Shearing Medals and Prizes are awarded by the Master at the five major UK agricultural shows; the Royal Ulster Show, the Bath and West Show, the Great Yorkshire Show, the Royal Highland Show and the Royal Welsh Show.
Legacies and Donations
Please contact the Clerk if you would like to leave a legacy or donation to The Woolmen Charity.
Visit www.woolmen.com for more information about The Woolmen and The Woolmen Charity.
The Lord Mayor’s Appeal
Helping 1 million people thrive – The Lord Mayor’s Appeal aims to find solutions to London’s most pressing societal issues. Its multi-year strategy works on four key pillars to create a city that is:
Inclusive, Healthy, Skilled, Fair.
Visit the www.lordmayorsappeal.org to find out more.
How it all began
“I received a photograph from Judith Pleasance of Lord Mayor David Wootton pulling stuffed sheep on wheels over London Bridge to raise funds for charity. We felt that more should be made of this tradition and discussed an event with real sheep. Others had done it – the World Traders in 2008, and in 2009 the City organised an 800th anniversary of Old London Bridge with sheep and stalls.
I worked up a business plan for a charity fundraising event which was accepted by the Woolmen’s Court of Assistants. Liverymen Chris Thierry and Vincent Keaveny consulted the Department of the Built Environment at the City of London Corporation and planning began in earnest based on their discussions.
Our primary concern was animal health and welfare, closely followed by human health and safety.
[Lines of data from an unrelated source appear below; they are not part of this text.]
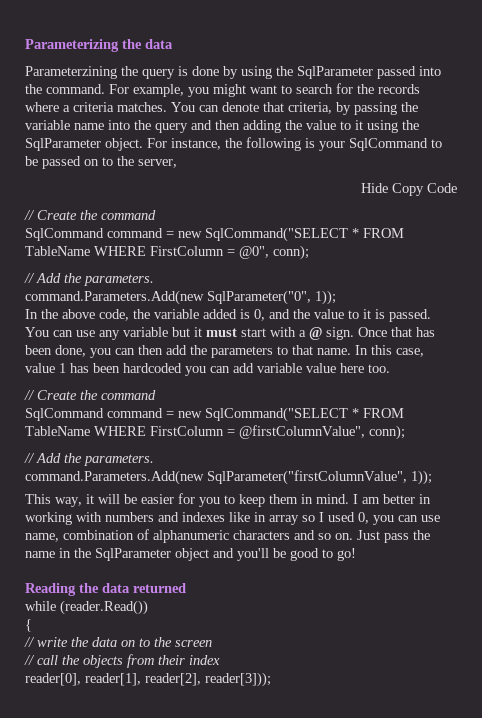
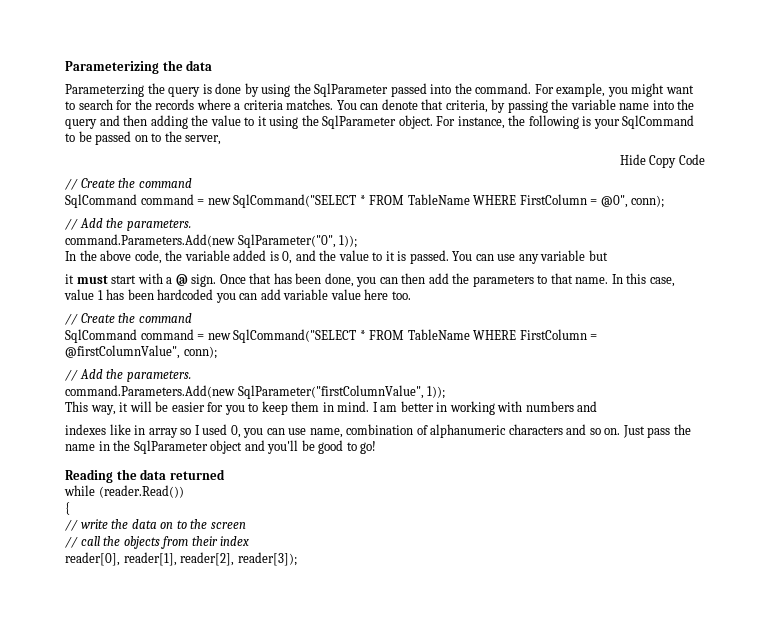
[25,66,117,79] Parameterzining -> [65,84,144,97] Parameterzing
(190, 332) none -> (608, 255) //
(179, 517) none -> (598, 406) //
[205,672,271,687] reader[3])); -> [237,552,297,566] reader[3]);

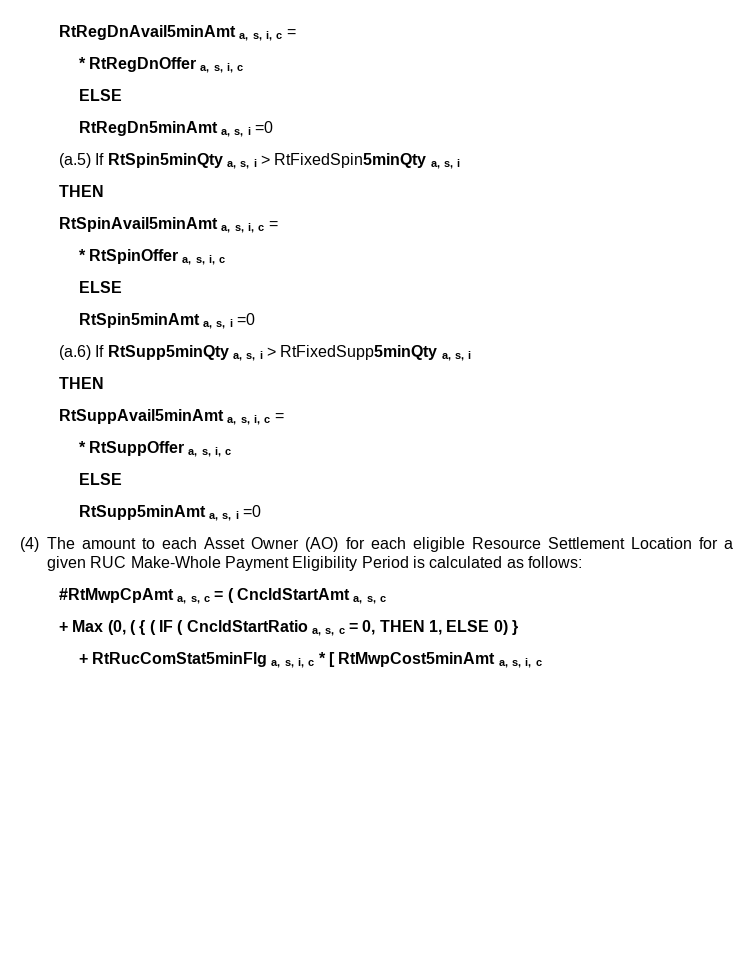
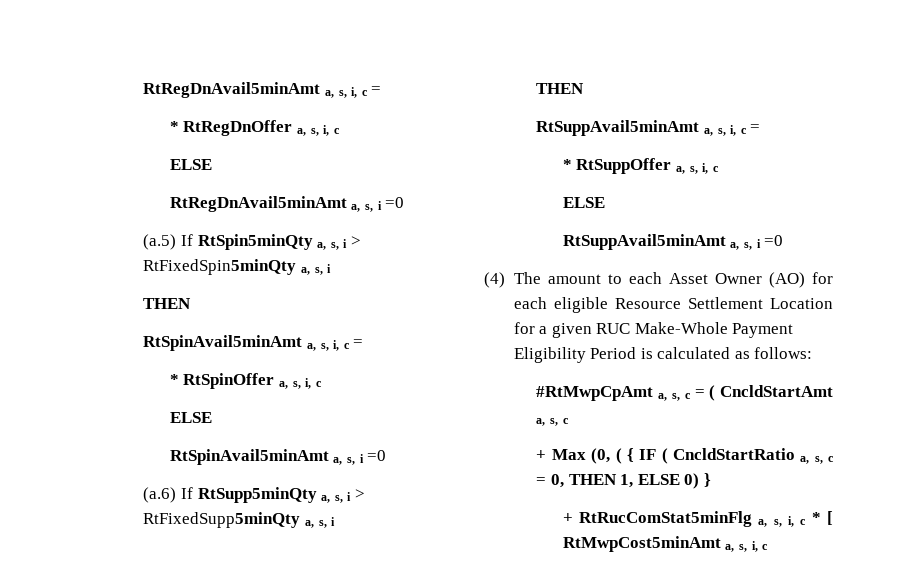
[78,121,218,136] RtRegDn5minAmt -> [169,196,347,212] RtRegDnAvail5minAmt
[78,313,200,328] RtSpin5minAmt -> [169,449,329,465] RtSpinAvail5minAmt
[78,505,206,520] RtSupp5minAmt -> [562,234,726,250] RtSuppAvail5minAmt
[149,620,156,635] ( -> (634, 455) none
Nothing would be done that might compromise these aspects of the sheep drive.
Meetings took place the Animal Reception Centre (who handle veterinary matters for the City of London), the City of London Police, the Highways Agency (who own and manage the bridge), Transport for London (who are responsible for traffic over it) and the RSPCA.
The plan was written and accepted, veterinary surgeons were arranged, traffic barriers were ordered, security stewards briefed and portaloos booked.
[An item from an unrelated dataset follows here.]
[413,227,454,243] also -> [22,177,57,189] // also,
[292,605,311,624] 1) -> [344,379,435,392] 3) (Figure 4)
And we needed some sheep. Fortunately, I knew David and Barbara Seamark from their support with sheep and sheep dogs for the Woolmen’s float in the Lord Mayor’s Show. Although they were a little taken aback initially, they soon warmed to the idea!
Over the years we have been admirably supported by the Guild of Young Freemen who have provided stewards since the second year, the Cadets, Woodlands Farm Trust and other volunteers.
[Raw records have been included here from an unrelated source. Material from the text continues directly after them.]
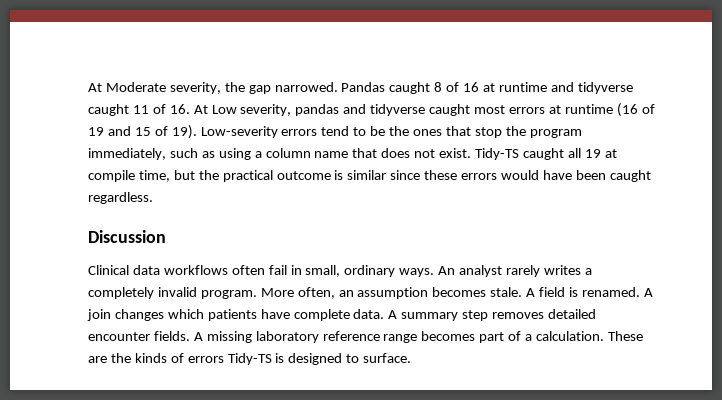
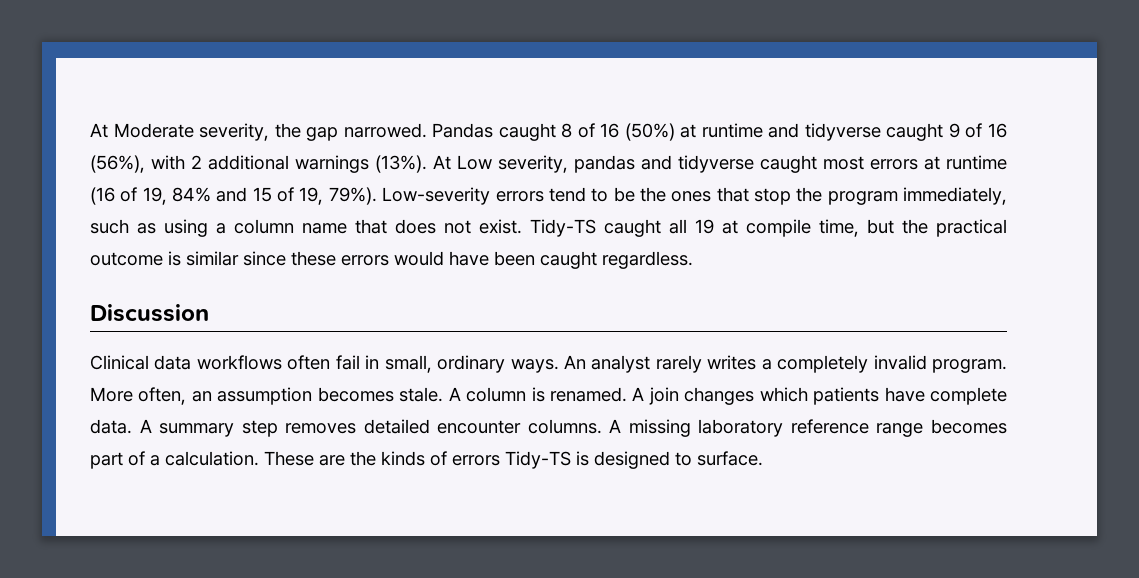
(480, 87) none -> [624,123,675,141] (50%)
[132,104,190,114] 11 of 16. -> [948,123,1007,138] [90,155,427,173] 9 of 16 (56%), with 2 additional warnings (13%).
[88,127,104,136] 19 -> [142,187,212,205] 19, 84%
[171,125,197,139] 19). -> [299,187,377,205] 19, 79%).
[539,287,566,297] field -> [466,387,527,402] column
[153,331,190,341] fields. -> [527,419,602,434] columns.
In 2014 Aardman Animations launched Shaun the Sheep figures across the cities of London and Bristol, and they arranged for Shaun to appear at the sheep drive. This inspired the idea of an annual celebrity sheep driver, and we have had Dame Barbara Windsor, Nigel Mansell CBE, Dame Mary Berry, Alan Titchmarsh MBE, Michael Portillo and Amanda Owen, The Yorkshire Shepherdess.
I remember the tremendous pleasure I felt that first year as I saw all the happy faces of people of every age clasping their certificates and rushing off to tell their friends what a great time they had – and it is a pleasure I still feel every year.”
Bill Clark – Past Master of The Woolmen (2013)
The Seamarks, their Sheep and Dogs
David and Barbara Seamark have worked tirelessly over the years bringing their wonderful North of England Mule sheep and border collie dogs to this unique event every year, including more recently additional young sheep to take part in the Livery Fair expert blade-shearing demonstrations.
“The ewes that are used on the day will be going to the ram within a couple of weeks of this event so that they go into the main flock and lamb next spring, not to leave the farm again for display purposes.
These ewes will have been to a few shows during the summer as David does main arena displays with them and the dogs. The sheep will therefore be used to seeing the public and the noises that go with it and happy to be in London for a few hours.
The welfare of the sheep is very important and they are rested between runs, with food and water available; the vet and RSPCA are also represented on the day.”